10 June 2015

Editorial: Hans Weigert and Asia-Pacific Balancing

By Francis P. Sempa

A WWII-era geographical pattern points the way to a successful U.S. strategy for the Asia-Pacific.

In 1957, Hans W. Weigert, then a professor at Georgetown University, and five colleagues wrote Principles of Political Geography, which attempted to show “the interrelationship and the blending of political and geographic factors in power relations” across the globe. Although it was written at a time when the United States and the West faced the Sino-Soviet bloc based in the geographical “heartland” of the Eurasian land mass, Weigert’s analysis of the geographical features of the East Asian coast and its marginal seas continues to have relevance to current international relations, especially the ongoing struggles for power in the South China Sea and U.S. efforts to either contain China or act as an offshore balancer of the Asia-Pacific region.
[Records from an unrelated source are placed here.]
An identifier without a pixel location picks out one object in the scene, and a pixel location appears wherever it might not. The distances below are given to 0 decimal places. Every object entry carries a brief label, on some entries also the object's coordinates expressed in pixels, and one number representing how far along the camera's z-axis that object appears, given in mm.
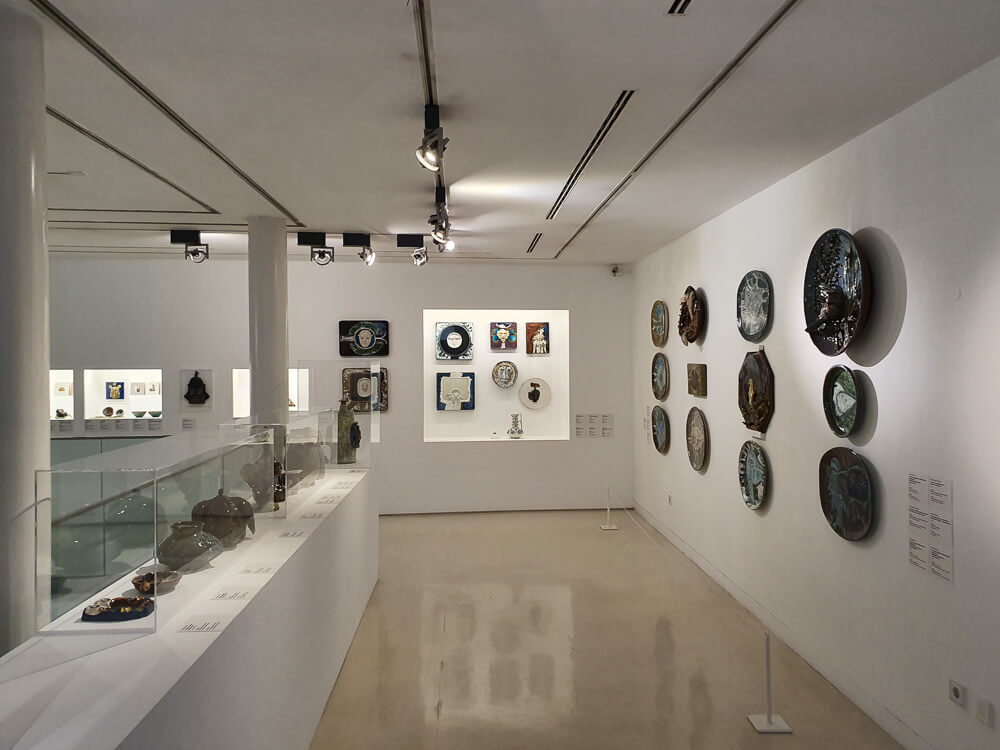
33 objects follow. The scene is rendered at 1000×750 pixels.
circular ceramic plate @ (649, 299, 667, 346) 6660
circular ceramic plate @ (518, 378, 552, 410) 8320
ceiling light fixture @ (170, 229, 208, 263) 5887
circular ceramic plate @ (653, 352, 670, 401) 6645
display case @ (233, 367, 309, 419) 7484
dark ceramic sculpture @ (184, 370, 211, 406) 7371
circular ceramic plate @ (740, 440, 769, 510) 4469
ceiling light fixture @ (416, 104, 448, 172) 2705
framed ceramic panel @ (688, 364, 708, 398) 5598
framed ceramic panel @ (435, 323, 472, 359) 8156
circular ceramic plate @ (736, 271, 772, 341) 4406
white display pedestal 1564
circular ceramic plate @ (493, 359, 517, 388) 8305
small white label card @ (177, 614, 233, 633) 2049
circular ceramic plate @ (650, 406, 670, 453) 6680
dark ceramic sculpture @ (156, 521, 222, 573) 2393
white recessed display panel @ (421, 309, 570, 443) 8211
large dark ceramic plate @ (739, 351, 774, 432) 4395
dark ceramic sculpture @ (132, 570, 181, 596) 2016
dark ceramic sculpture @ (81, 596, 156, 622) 1939
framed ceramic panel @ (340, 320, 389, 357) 7668
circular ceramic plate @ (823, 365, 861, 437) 3416
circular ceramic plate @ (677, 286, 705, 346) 5570
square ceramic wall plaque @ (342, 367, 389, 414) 5480
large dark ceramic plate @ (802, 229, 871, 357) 3293
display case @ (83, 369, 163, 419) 7281
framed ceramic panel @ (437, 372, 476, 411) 8227
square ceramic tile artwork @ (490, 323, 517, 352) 8273
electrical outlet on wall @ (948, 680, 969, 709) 2689
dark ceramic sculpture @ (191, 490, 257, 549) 2624
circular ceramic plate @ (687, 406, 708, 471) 5570
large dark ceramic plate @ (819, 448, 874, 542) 3334
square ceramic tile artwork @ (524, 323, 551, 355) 8297
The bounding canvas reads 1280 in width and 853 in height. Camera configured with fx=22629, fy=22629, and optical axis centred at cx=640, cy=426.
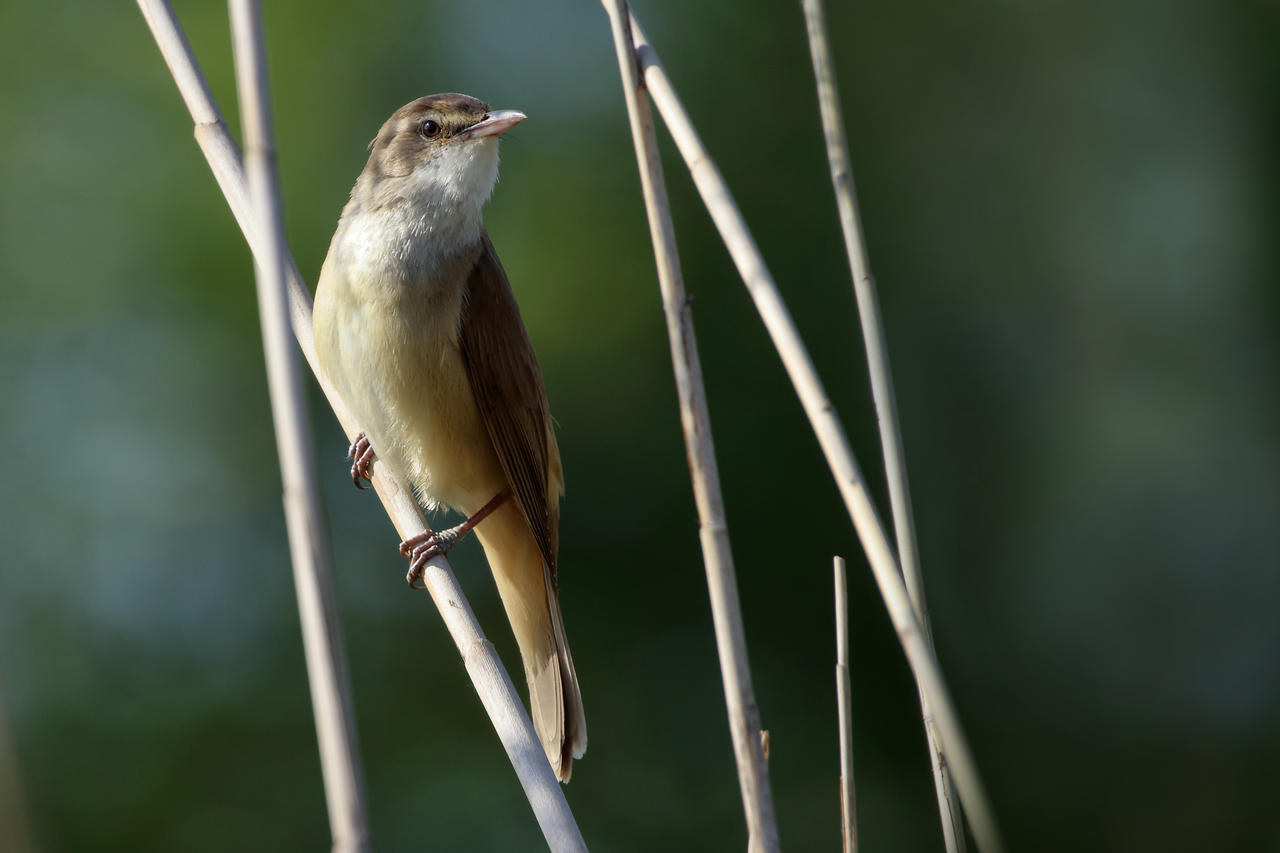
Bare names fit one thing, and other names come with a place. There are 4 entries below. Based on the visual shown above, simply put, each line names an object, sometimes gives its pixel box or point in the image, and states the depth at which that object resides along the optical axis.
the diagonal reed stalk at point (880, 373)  5.46
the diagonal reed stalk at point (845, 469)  5.21
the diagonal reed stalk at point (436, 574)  5.44
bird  5.55
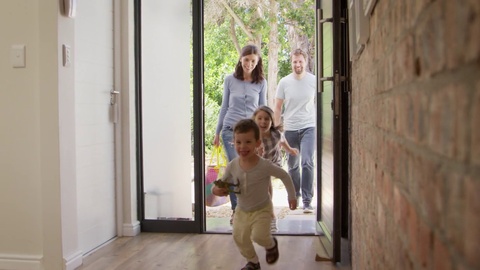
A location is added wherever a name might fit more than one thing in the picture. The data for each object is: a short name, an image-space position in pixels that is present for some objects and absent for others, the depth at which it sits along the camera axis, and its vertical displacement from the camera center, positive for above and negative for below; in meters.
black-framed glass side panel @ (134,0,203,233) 4.14 +0.09
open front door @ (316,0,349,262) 3.11 +0.06
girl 4.05 -0.05
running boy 3.04 -0.35
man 4.82 +0.15
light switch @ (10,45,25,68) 3.00 +0.43
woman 4.52 +0.32
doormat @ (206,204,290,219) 5.09 -0.79
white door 3.40 +0.06
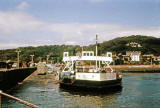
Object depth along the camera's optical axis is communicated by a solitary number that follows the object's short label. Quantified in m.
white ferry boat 35.44
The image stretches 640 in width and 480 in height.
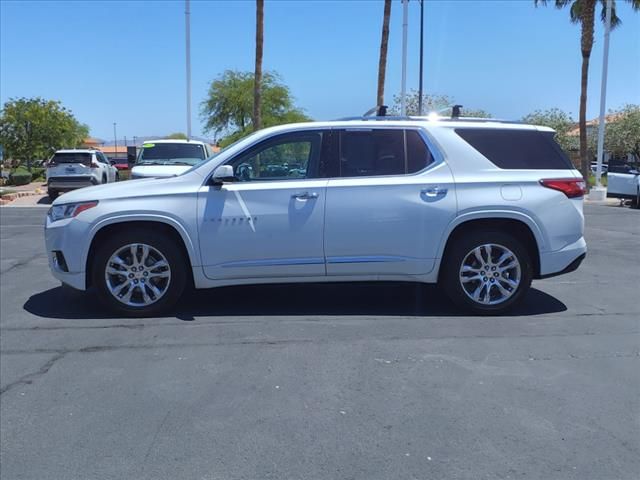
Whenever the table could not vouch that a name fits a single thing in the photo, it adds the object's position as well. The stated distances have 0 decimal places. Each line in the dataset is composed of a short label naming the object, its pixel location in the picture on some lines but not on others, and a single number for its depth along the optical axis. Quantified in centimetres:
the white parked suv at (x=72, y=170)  2038
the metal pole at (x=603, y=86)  2497
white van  1479
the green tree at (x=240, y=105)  3844
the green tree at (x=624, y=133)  4941
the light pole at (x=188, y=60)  2788
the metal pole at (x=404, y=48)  2688
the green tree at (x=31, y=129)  4084
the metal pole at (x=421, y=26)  3303
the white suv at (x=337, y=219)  568
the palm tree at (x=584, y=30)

Weigert was born in 1902 in Berlin, Germany. Originally a lawyer, in 1938 he fled Germany for the United States as war clouds gathered over Europe. He went on to teach at Trinity College, Carleton College, and the University of Chicago. During the Second World War, Weigert wrote a book on German geopolitics, Generals and Geographers: The Twilight of Geopolitics (1942), which analyzed the writings of Karl Haushofer and other German geopoliticians, and edited a symposium on geopolitics entitled Compass of the World (1944). He also wrote articles and reviewed books on geopolitics and international relations in The Saturday Review, Foreign Affairs, and Harper’s Monthly. After the war, Weigert served with the U.S. military government and High Commission in Germany.

Weigert’s geographical pattern of the East Asian coast in Principles of Political Geography focused on the location of marginal seas and narrow waterways that, he wrote, “rank high among the geographical foundations of political and military power.” These marginal seas and narrow straits, he explained, “control vital sea communications of the world and are likely to be pivotal areas in any conflict” between East Asian land powers and Western sea powers. So long as the sea powers maintain “intermediate bases” along the East Asian coast, “they function as a cordon sanitaire” of Asian mainland powers. If, however, the sea line of communications is breached by Asian coastal land powers, “the entire peripheral strategy” of the United States “would be endangered.” “The development of air power,” Weigert explained, “has not reduced the importance of these sea and communications focal points, but it has made them more difficult to defend.”